- [WRITTEN TASK] There is material below. Print exactly the lines starting at the line with "[814,107,862,119] €20,- a" and ending at the line with "[931,129,1036,143] [67,153,102,164] 50,- because", ends included, and no others.

- [STUDY MATERIAL]
*** Begin section ***

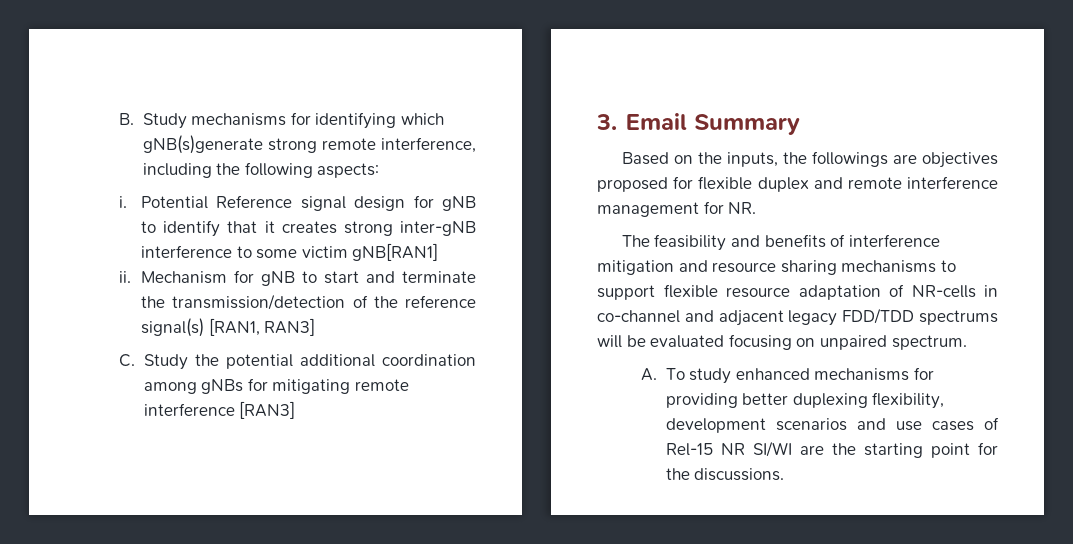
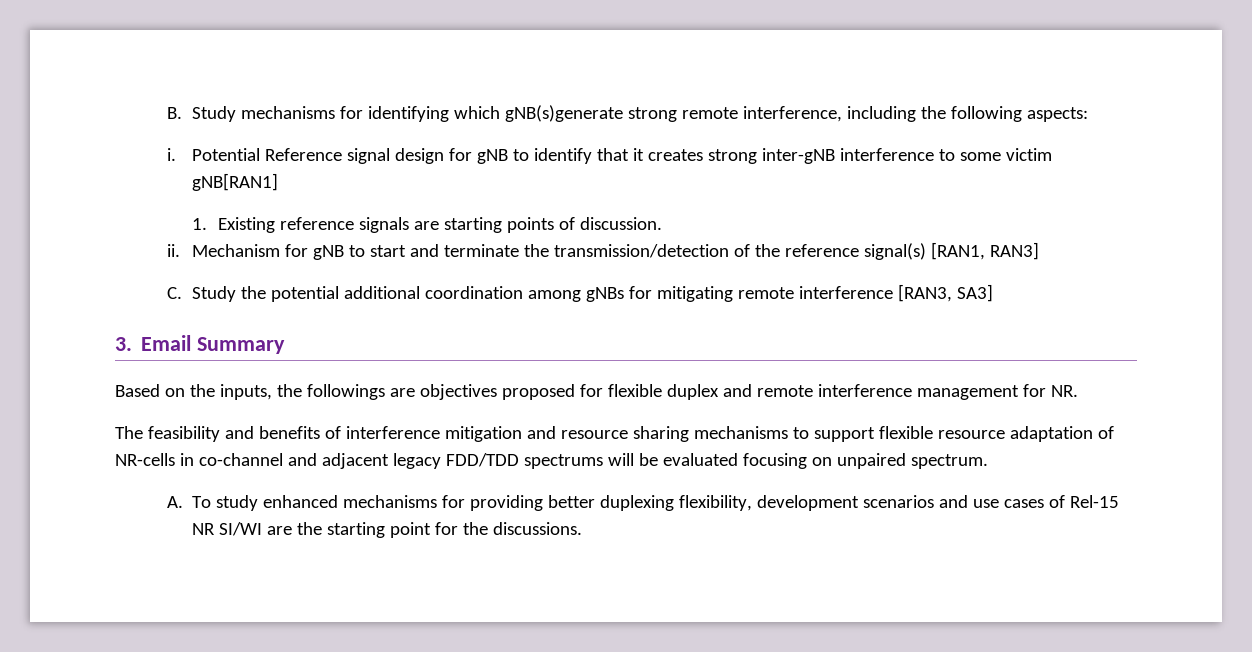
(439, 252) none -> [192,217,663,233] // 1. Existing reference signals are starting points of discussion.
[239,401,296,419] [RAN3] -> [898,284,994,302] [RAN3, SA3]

*** End section ***
*** Begin section ***

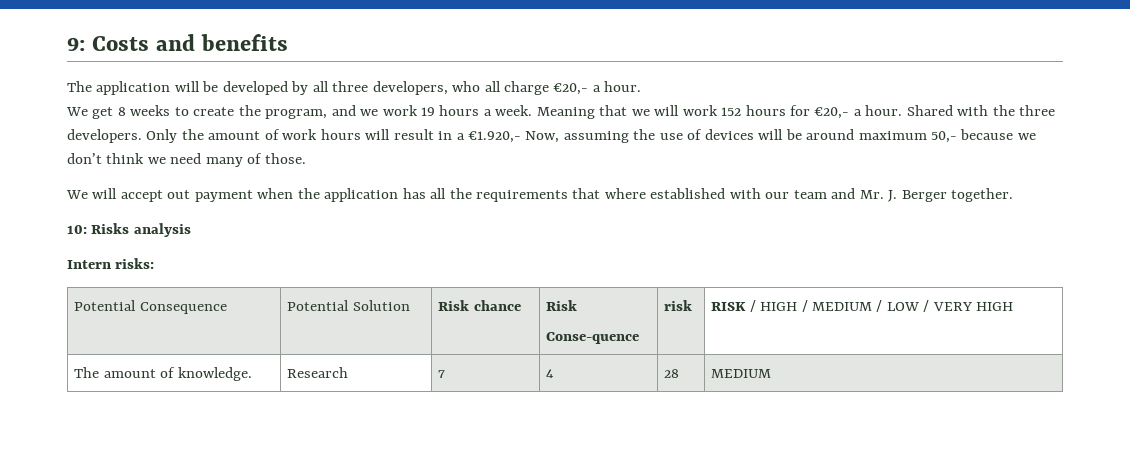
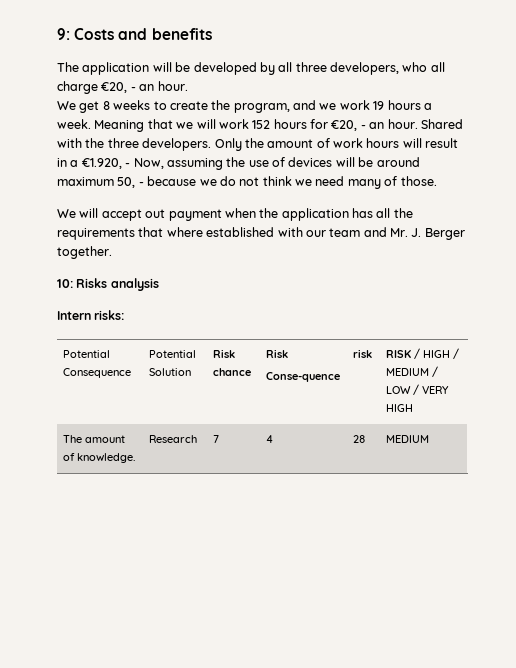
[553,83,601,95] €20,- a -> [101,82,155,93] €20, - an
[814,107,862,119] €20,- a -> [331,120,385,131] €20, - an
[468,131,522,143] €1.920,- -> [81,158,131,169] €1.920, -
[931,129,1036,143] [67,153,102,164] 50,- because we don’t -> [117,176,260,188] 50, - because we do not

*** End section ***

- [TASK RESULT]
[814,107,862,119] €20,- a -> [331,120,385,131] €20, - an
[468,131,522,143] €1.920,- -> [81,158,131,169] €1.920, -
[931,129,1036,143] [67,153,102,164] 50,- because we don’t -> [117,176,260,188] 50, - because we do not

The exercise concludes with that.